■ **Data under study**:

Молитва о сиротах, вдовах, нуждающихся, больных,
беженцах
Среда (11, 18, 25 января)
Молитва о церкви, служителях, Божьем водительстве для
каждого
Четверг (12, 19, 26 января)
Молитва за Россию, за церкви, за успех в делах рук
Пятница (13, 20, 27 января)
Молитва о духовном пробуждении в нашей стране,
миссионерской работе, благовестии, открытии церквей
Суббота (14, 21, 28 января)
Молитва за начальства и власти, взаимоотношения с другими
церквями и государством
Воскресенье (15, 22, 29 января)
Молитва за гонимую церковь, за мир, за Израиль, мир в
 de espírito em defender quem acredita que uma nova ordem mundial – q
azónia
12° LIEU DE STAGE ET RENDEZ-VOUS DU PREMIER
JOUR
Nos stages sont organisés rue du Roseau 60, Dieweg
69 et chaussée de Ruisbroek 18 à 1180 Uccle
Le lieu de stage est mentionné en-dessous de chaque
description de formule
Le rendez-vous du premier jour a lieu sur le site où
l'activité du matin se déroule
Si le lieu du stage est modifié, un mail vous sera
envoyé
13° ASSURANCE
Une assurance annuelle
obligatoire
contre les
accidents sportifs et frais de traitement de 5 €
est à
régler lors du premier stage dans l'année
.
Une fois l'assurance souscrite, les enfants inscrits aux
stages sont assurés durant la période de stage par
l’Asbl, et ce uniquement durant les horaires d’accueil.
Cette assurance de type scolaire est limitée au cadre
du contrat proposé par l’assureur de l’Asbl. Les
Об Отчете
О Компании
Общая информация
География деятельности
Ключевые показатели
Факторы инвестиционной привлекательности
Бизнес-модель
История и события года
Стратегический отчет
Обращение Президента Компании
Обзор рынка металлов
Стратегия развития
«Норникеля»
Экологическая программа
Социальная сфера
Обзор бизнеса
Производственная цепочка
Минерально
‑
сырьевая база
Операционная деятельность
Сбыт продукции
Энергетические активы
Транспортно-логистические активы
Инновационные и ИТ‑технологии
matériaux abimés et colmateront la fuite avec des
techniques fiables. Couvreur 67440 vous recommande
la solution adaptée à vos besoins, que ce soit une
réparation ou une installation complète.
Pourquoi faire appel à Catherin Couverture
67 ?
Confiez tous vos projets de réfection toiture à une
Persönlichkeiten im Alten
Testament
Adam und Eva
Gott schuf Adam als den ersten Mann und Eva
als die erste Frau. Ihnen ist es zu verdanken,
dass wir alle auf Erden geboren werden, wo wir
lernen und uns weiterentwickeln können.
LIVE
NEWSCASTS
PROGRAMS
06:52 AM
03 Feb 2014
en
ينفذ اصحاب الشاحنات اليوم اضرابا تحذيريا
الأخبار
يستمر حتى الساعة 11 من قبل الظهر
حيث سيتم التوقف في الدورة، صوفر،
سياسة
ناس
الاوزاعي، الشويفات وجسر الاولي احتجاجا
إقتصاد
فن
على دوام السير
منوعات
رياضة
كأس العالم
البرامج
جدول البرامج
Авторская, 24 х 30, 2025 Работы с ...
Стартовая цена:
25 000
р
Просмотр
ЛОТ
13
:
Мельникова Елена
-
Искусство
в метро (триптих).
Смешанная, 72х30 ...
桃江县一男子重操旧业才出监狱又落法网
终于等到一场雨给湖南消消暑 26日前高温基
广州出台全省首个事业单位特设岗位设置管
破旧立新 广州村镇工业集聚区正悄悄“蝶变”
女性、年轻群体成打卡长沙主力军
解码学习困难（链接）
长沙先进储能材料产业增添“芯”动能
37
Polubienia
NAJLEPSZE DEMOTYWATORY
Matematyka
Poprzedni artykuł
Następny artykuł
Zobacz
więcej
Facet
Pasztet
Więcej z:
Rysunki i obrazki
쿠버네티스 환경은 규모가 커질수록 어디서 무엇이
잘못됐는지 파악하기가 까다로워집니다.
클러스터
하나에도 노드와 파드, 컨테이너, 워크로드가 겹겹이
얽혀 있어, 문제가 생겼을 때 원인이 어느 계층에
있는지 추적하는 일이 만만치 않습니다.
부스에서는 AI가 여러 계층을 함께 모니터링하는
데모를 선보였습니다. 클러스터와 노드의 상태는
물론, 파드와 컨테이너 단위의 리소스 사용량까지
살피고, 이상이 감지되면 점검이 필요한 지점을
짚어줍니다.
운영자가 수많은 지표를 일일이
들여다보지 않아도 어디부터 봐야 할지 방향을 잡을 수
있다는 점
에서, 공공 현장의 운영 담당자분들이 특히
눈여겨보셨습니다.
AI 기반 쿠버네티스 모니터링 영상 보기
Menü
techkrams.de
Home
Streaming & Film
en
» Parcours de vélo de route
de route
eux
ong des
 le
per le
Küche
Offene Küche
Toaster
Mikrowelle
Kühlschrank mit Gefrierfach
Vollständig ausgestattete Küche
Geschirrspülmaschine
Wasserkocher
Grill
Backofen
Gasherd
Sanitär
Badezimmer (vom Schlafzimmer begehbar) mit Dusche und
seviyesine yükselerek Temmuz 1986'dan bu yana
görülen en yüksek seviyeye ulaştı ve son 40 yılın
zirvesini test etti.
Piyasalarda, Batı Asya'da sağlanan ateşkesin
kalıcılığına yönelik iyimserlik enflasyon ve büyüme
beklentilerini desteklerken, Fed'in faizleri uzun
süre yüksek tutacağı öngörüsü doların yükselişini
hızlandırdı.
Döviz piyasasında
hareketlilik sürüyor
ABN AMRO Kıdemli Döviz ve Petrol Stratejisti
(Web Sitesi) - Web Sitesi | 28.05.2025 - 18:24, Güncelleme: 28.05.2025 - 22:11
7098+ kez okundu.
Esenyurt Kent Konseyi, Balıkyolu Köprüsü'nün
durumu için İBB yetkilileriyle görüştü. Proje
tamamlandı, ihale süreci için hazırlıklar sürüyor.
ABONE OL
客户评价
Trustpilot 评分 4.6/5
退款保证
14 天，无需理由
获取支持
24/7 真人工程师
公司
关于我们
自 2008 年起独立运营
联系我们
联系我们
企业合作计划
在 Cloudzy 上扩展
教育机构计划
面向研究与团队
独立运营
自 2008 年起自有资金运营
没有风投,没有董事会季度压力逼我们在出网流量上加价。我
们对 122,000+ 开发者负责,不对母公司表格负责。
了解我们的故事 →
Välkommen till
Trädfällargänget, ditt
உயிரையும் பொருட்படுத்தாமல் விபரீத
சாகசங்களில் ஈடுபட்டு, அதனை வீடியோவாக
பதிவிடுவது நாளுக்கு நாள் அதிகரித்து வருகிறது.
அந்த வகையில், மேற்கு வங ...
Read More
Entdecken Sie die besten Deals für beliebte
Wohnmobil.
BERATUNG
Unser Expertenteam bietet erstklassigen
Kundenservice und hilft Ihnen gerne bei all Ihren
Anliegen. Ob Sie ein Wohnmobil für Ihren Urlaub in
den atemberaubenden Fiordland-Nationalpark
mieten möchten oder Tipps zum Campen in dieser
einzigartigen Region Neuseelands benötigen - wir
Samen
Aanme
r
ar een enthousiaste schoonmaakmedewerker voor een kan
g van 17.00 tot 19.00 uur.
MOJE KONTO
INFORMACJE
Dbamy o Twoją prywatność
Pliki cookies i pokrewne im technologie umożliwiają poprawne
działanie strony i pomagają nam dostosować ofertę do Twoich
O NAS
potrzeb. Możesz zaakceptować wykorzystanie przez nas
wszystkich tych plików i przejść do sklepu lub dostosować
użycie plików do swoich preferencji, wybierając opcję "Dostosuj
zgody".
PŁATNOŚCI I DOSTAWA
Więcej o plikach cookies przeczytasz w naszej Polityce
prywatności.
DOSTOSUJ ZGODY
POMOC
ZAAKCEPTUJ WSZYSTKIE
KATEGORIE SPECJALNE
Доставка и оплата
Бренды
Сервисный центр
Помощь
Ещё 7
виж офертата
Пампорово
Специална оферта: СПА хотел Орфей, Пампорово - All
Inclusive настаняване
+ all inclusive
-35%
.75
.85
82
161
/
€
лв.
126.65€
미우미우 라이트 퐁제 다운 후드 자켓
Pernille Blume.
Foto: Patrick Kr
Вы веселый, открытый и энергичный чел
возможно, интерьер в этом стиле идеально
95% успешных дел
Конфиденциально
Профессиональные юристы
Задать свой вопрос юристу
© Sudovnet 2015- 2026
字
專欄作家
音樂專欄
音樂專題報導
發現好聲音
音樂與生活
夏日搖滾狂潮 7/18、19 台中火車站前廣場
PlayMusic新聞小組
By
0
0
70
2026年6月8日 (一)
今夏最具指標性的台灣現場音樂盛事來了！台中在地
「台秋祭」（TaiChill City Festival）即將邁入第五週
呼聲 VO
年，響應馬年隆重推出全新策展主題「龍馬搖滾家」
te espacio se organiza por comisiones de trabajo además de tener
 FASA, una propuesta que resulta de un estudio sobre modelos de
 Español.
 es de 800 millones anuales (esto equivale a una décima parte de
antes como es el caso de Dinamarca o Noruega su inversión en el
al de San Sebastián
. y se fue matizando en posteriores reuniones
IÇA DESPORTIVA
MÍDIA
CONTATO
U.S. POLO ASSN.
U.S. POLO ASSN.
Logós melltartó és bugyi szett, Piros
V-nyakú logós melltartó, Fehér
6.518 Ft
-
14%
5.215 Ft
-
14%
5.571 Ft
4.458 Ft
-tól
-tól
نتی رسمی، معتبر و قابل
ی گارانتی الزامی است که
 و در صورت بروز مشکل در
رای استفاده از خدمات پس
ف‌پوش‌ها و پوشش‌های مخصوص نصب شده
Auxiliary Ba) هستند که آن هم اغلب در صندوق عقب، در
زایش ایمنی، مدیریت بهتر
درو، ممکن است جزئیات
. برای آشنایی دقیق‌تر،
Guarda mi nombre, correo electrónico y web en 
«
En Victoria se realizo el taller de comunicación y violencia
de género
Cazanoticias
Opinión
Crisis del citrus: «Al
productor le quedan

■ **Problem**: Recast the data as a Markdown table with the columns "No." and "Line". Start at the beginning of the data and include everything up to and including the line with "Ключевые показатели". Number each row and leave out blank lines.

■ **Output of the exercise**:
| No. | Line |
|---|---|
| 1 | Молитва о сиротах, вдовах, нуждающихся, больных, |
| 2 | беженцах |
| 3 | Среда (11, 18, 25 января) |
| 4 | Молитва о церкви, служителях, Божьем водительстве для |
| 5 | каждого |
| 6 | Четверг (12, 19, 26 января) |
| 7 | Молитва за Россию, за церкви, за успех в делах рук |
| 8 | Пятница (13, 20, 27 января) |
| 9 | Молитва о духовном пробуждении в нашей стране, |
| 10 | миссионерской работе, благовестии, открытии церквей |
| 11 | Суббота (14, 21, 28 января) |
| 12 | Молитва за начальства и власти, взаимоотношения с другими |
| 13 | церквями и государством |
| 14 | Воскресенье (15, 22, 29 января) |
| 15 | Молитва за гонимую церковь, за мир, за Израиль, мир в |
| 16 |  de espírito em defender quem acredita que uma nova ordem mundial – q |
| 17 | azónia |
| 18 | 12° LIEU DE STAGE ET RENDEZ-VOUS DU PREMIER |
| 19 | JOUR |
| 20 | Nos stages sont organisés rue du Roseau 60, Dieweg |
| 21 | 69 et chaussée de Ruisbroek 18 à 1180 Uccle |
| 22 | Le lieu de stage est mentionné en-dessous de chaque |
| 23 | description de formule |
| 24 | Le rendez-vous du premier jour a lieu sur le site où |
| 25 | l'activité du matin se déroule |
| 26 | Si le lieu du stage est modifié, un mail vous sera |
| 27 | envoyé |
| 28 | 13° ASSURANCE |
| 29 | Une assurance annuelle |
| 30 | obligatoire |
| 31 | contre les |
| 32 | accidents sportifs et frais de traitement de 5 € |
| 33 | est à |
| 34 | régler lors du premier stage dans l'année |
| 35 | . |
| 36 | Une fois l'assurance souscrite, les enfants inscrits aux |
| 37 | stages sont assurés durant la période de stage par |
| 38 | l’Asbl, et ce uniquement durant les horaires d’accueil. |
| 39 | Cette assurance de type scolaire est limitée au cadre |
| 40 | du contrat proposé par l’assureur de l’Asbl. Les |
| 41 | Об Отчете |
| 42 | О Компании |
| 43 | Общая информация |
| 44 | География деятельности |
| 45 | Ключевые показатели |